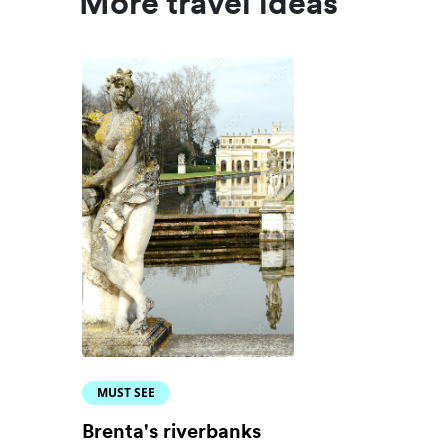
More travel ideas
MUST SEE
Brenta's riverbanks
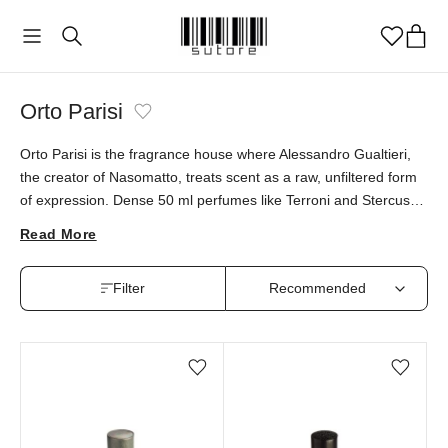
Orto Parisi
Orto Parisi is the fragrance house where Alessandro Gualtieri,
the creator of Nasomatto, treats scent as a raw, unfiltered form
of expression. Dense 50 ml perfumes like Terroni and Stercus
carry bold characters that sit outside conventional beauty. Orto
Read More
Parisi fragrances are available at sutore with an authenticity
guarantee.
Filter
Add/Remove from wishlist
Add/Remove from wi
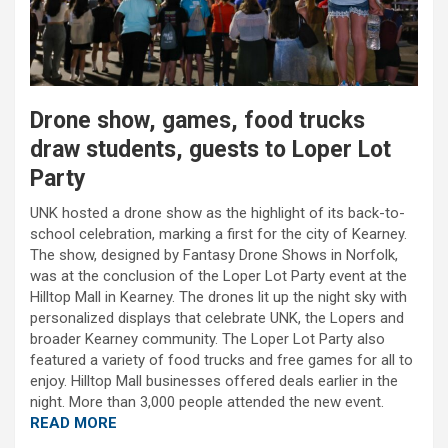
Drone show, games, food trucks
draw students, guests to Loper Lot
Party
UNK hosted a drone show as the highlight of its back-to-
school celebration, marking a first for the city of Kearney.
The show, designed by Fantasy Drone Shows in Norfolk,
was at the conclusion of the Loper Lot Party event at the
Hilltop Mall in Kearney. The drones lit up the night sky with
personalized displays that celebrate UNK, the Lopers and
broader Kearney community. The Loper Lot Party also
featured a variety of food trucks and free games for all to
enjoy. Hilltop Mall businesses offered deals earlier in the
night. More than 3,000 people attended the new event.
READ MORE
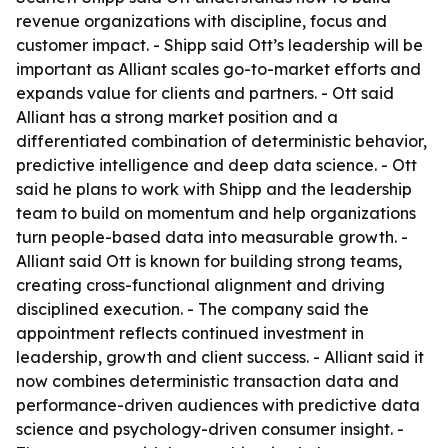
revenue organizations with discipline, focus and
customer impact. - Shipp said Ott’s leadership will be
important as Alliant scales go-to-market efforts and
expands value for clients and partners. - Ott said
Alliant has a strong market position and a
differentiated combination of deterministic behavior,
predictive intelligence and deep data science. - Ott
said he plans to work with Shipp and the leadership
team to build on momentum and help organizations
turn people-based data into measurable growth. -
Alliant said Ott is known for building strong teams,
creating cross-functional alignment and driving
disciplined execution. - The company said the
appointment reflects continued investment in
leadership, growth and client success. - Alliant said it
now combines deterministic transaction data and
performance-driven audiences with predictive data
science and psychology-driven consumer insight. -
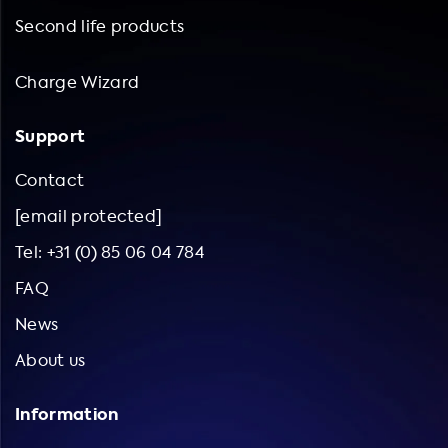
Second life products
Charge Wizard
Support
Contact
[email protected]
Tel: +31 (0) 85 06 04 784
FAQ
News
About us
Information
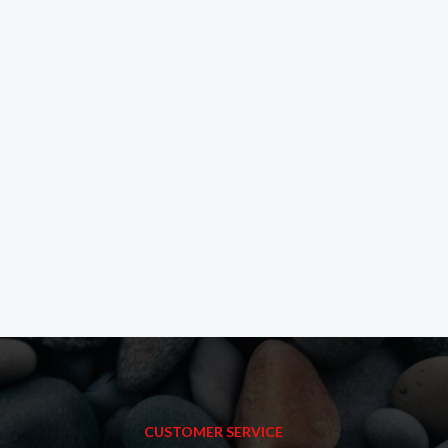
CUSTOMER SERVICE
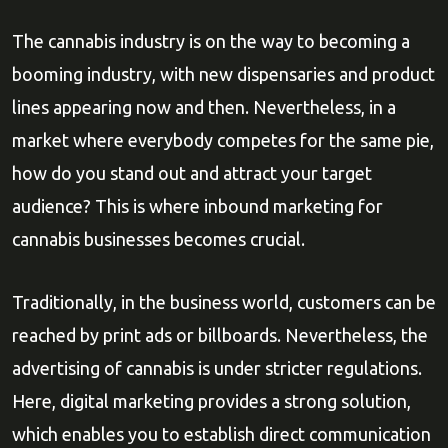
The cannabis industry is on the way to becoming a
booming industry, with new dispensaries and product
lines appearing now and then. Nevertheless, in a
market where everybody competes for the same pie,
how do you stand out and attract your target
audience? This is where inbound marketing for
cannabis businesses becomes crucial.
Traditionally, in the business world, customers can be
reached by print ads or billboards. Nevertheless, the
advertising of cannabis is under stricter regulations.
Here, digital marketing provides a strong solution,
which enables you to establish direct communication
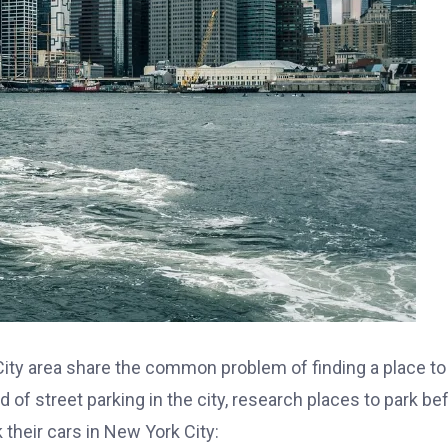
City area share the common problem of finding a place to
d of street parking in the city, research places to park be
their cars in New York City:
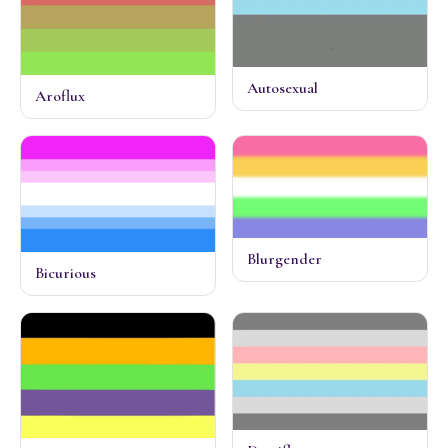
Autosexual
Aroflux
Blurgender
Bicurious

-----

### Job item
Each line from the one containing "Alliant said Ott" to the final line of the data must be printed exactly, both included, with nothing else and no pictures.

### Problem solution
Alliant said Ott is known for building strong teams,
creating cross-functional alignment and driving
disciplined execution. - The company said the
appointment reflects continued investment in
leadership, growth and client success. - Alliant said it
now combines deterministic transaction data and
performance-driven audiences with predictive data
science and psychology-driven consumer insight. -
Second life products
Charge Wizard
Support
Contact
[email protected]
Tel: +31 (0) 85 06 04 784
FAQ
News
About us
Information
CUSTOMER SERVICE
The cannabis industry is on the way to becoming a
booming industry, with new dispensaries and product
lines appearing now and then. Nevertheless, in a
market where everybody competes for the same pie,
how do you stand out and attract your target
audience? This is where inbound marketing for
cannabis businesses becomes crucial.
Traditionally, in the business world, customers can be
reached by print ads or billboards. Nevertheless, the
advertising of cannabis is under stricter regulations.
Here, digital marketing provides a strong solution,
which enables you to establish direct communication
City area share the common problem of finding a place to
d of street parking in the city, research places to park be
their cars in New York City:
Autosexual
Aroflux
Blurgender
Bicurious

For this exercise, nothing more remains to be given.